On March 25, I attended the Hart House Barbershop operated by the Black Futures program — a programming series offered by Hart House meant to create “open dialogue and spaces for Black individuals to heal and thrive,” according to Hart House’s website. 

The monthly Barbershop appears to have started as part of the Black Hair Fair during orientation week at U of T in 2022. It provides services for aAfro-textured hair including hair or beard trims, fades, hair-line or beard line-ups, and braiding services. The program is completely free of charge. 

The setup: Lacklustre Black spaces on campus

Many know Canada as the end of the US’ Underground Railway, with a narrative that Canada marked the ‘Promised Land’ for Black people while it was running — although slavery also existed in Canada. Black people have a long history in Toronto and make up 9.6 per cent of people in the city, according to the 2021 Toronto census

U of T does not currently publicly report on how many of its students are Black. However, multiple articles published in The Varsity by Black students discuss the lack of other Black students on campus.

According to the 2022 employment equity census, nearly seven per cent of U of T faculty identified as Black. This lack of representation manifests in the lack of Black barbershops, salons, and beauty stores around or close to the University of Toronto. Most of them are a distance away from the campus — for instance, the Curl Lounge at 623 Kingston Road and Crown and Glory at 32 Berwick Avenue.

Many still see Black hair as unprofessional. As Doyin Adeyemi wrote in her article earlier this year, “Although no explicit standard has told me to do so, I know there are ‘safe’ hair choices that make certain spaces easier.” It is a conversation that almost all aAfro-textured-haired people have to have with themselves: how do I style my hair when I go into certain spaces and how will the other people in these spaces — where I will be a minority — perceive me and my hair?

However, the creation of the Barbershop has led Black students to not only garner hair services that they previously had trouble finding on campus but also to gain a sense of community which some say they lacked before.

Creating the barbershop

Zoe Dille, manager of learning and community at Hart House, told me that Hart House created the event to foster a space for Black and racialized students, to attract Black male students to academic spaces who may be disengaged and underrepresented in them. 

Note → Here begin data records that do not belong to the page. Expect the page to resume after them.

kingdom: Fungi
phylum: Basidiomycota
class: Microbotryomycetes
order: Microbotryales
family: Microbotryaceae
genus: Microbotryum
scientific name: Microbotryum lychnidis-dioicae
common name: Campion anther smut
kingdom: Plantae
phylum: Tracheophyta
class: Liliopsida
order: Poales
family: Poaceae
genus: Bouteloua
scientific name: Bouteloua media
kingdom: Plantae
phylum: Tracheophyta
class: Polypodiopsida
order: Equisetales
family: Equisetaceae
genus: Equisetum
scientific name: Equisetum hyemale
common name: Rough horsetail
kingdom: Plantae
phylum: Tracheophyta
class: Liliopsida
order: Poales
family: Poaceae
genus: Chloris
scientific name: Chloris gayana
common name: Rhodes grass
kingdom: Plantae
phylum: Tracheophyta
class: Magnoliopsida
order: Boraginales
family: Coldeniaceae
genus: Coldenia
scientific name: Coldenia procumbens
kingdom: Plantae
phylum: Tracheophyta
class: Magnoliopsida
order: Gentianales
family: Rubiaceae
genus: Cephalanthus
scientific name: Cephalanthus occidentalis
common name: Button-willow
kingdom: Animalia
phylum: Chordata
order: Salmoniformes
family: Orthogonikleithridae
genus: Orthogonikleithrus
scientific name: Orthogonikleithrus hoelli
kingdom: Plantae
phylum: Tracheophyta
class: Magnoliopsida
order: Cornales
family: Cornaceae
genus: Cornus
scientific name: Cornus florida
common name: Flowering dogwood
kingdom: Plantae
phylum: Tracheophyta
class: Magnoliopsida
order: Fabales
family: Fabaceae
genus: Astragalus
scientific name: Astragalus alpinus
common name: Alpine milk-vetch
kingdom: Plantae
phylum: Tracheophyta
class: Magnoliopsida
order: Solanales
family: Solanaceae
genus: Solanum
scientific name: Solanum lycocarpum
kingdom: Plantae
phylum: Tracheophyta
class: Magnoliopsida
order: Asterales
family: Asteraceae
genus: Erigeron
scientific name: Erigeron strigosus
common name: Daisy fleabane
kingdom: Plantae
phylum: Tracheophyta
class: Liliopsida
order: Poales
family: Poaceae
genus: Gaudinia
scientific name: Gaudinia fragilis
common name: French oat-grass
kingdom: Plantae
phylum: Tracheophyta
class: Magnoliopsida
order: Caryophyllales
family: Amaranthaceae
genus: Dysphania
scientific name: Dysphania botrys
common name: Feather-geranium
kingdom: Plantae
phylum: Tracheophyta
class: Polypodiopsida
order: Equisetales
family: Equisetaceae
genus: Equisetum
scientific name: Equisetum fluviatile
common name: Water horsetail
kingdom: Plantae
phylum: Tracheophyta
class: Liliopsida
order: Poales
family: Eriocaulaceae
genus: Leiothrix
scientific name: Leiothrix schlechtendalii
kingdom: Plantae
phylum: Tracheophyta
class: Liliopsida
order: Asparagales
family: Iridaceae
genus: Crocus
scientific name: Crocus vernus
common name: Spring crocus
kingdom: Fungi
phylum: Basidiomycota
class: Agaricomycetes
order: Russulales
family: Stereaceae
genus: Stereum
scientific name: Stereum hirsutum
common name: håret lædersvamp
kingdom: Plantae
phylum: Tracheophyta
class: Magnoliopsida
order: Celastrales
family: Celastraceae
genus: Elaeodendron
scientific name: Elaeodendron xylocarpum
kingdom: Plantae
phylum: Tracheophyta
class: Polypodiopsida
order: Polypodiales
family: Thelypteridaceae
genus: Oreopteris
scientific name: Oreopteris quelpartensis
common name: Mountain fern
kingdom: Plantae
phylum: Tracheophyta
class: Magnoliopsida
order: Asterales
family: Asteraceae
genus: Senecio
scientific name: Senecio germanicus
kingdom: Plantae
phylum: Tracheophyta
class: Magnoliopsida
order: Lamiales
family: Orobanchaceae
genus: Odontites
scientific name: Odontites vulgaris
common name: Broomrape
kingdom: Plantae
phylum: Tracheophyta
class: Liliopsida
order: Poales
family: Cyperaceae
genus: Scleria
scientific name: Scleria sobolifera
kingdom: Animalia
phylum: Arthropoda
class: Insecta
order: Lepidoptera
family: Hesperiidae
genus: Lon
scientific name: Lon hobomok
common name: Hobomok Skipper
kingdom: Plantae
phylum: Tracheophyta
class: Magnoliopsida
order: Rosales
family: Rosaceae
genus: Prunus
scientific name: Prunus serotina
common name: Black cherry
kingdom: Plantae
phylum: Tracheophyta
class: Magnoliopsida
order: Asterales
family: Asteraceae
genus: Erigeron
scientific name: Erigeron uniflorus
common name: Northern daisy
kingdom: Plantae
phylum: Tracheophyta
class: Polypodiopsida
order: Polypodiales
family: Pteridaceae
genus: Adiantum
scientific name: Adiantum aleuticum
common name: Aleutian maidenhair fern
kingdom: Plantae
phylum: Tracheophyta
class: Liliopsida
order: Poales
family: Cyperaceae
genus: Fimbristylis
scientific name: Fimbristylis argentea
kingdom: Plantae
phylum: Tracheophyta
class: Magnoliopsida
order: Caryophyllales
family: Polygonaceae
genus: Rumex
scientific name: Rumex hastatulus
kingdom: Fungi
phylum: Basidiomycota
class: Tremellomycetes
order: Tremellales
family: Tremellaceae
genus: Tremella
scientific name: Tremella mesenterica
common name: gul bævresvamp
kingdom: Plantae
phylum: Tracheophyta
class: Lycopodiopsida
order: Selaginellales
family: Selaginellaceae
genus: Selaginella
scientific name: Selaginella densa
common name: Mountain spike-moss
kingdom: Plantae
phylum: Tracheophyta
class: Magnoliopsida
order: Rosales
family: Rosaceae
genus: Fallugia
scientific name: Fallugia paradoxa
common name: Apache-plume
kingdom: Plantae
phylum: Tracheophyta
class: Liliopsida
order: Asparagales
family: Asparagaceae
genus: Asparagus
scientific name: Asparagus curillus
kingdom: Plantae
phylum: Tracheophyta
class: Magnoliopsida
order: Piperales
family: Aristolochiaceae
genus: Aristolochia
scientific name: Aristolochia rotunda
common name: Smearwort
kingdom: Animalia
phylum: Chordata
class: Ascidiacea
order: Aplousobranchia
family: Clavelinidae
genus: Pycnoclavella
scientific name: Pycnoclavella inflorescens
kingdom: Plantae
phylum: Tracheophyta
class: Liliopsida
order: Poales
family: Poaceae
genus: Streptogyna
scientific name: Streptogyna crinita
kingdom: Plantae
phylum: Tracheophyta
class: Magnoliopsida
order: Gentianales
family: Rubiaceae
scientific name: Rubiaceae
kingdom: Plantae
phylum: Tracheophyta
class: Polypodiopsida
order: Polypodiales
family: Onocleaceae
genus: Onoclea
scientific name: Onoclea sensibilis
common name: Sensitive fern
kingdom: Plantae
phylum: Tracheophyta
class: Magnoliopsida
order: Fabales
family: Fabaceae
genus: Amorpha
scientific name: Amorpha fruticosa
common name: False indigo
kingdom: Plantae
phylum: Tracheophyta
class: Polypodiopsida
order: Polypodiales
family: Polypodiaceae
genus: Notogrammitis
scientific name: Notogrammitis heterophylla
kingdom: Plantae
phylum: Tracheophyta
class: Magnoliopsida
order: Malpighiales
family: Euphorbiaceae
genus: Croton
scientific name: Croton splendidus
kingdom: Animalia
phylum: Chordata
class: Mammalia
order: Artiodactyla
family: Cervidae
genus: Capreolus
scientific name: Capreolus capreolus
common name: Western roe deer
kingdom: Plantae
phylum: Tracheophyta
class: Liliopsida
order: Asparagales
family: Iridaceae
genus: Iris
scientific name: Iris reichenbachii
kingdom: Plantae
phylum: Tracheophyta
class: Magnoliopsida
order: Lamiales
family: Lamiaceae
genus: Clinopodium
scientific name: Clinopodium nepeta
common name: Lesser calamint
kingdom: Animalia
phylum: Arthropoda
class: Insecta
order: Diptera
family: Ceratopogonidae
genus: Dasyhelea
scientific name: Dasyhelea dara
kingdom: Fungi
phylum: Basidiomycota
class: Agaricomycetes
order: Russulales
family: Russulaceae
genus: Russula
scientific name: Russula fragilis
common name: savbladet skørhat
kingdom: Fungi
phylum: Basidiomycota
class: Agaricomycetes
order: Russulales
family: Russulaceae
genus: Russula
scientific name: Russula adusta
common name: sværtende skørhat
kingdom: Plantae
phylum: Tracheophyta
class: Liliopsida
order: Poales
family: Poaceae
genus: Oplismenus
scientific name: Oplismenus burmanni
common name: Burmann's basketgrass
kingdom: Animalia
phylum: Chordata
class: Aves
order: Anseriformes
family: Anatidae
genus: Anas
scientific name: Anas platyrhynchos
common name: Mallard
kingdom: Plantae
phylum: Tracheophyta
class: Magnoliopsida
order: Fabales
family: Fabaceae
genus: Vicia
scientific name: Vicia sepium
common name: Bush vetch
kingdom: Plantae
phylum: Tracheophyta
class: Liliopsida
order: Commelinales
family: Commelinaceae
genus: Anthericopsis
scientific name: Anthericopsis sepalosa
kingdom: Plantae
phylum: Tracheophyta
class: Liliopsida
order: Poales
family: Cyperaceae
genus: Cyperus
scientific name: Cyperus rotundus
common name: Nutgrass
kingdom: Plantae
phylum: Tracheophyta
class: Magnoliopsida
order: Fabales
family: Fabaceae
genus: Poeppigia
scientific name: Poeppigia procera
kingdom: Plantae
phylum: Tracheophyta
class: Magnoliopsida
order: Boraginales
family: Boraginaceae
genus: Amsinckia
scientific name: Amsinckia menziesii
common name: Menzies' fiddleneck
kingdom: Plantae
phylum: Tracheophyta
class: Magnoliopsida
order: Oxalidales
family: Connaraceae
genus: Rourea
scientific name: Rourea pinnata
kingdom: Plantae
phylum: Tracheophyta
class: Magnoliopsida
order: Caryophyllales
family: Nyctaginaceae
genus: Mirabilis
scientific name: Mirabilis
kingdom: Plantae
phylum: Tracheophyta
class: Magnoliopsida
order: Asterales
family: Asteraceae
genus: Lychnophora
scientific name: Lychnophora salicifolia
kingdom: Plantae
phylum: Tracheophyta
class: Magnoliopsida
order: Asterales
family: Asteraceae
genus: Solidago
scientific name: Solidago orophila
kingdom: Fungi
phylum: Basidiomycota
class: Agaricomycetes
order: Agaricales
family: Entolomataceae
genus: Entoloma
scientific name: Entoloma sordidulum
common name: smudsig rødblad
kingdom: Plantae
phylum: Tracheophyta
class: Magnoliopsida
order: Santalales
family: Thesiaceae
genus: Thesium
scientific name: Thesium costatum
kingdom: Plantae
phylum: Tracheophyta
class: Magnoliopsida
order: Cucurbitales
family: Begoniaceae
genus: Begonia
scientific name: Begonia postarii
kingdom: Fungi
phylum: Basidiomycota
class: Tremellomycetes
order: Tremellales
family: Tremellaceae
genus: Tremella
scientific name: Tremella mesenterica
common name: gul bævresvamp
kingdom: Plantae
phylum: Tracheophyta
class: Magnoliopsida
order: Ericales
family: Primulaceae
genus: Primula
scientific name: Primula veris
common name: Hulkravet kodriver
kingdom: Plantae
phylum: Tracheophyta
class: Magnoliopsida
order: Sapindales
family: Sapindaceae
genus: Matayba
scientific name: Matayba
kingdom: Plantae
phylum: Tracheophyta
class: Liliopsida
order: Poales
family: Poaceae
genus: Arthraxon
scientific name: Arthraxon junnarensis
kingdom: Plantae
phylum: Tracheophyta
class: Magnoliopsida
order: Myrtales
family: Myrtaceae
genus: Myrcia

When asked if she was happy with the program, Dille noted that Hart House conducted a survey on the event. The survey found that the Barbershop serves as the primary social hub for many Black students on campus, facilitating their engagement with one another. She says this was the ultimate goal: to get folks to know they belong.

Music flooded through the open doors of the Committee Room on the second floor of Hart House when I arrived. The room was small but filled with a handful of students, predominantly Black students. In the one barber chair sat Elijah Gyansa — a fourth-year majoring in global health and immunology and a two-year frequenter of the Barbershop — who was getting his bi-weekly trim when I walked in. 

“It’s amazing to come here and have somebody that looks like me taking care of my hair and understanding it,” said Gyansa. “It creates a natural space for students to come together without any barriers.”

He said that the lack of barriers opens up the conversation where the students can talk about the hardships they have faced. He said that the Barbershop, along with other such programs and events, “is vital for Black students because it creates a sense of belonging” and that, “without this, I wouldn’t have made as many friends.”

My last question for Gyansa asked about his experiences as a Black student with Aafro-textured hair on campus. “I think my academic career has been unfortunately similar to other Black students. It is hard to move forward when people do not look like you — you feel the need to exceed expectations… Unfortunately, sometimes we [only] see Black students in arts or sports. But we’re more than that. We exist outside of that.”

The barbershop will start up again in the next academic school year.

Editor’s note (April 17): This article has been updated to reflect that The Varsity interviewed Zoe Dille, not Janine Raftopoulos. The Varsity regrets this error.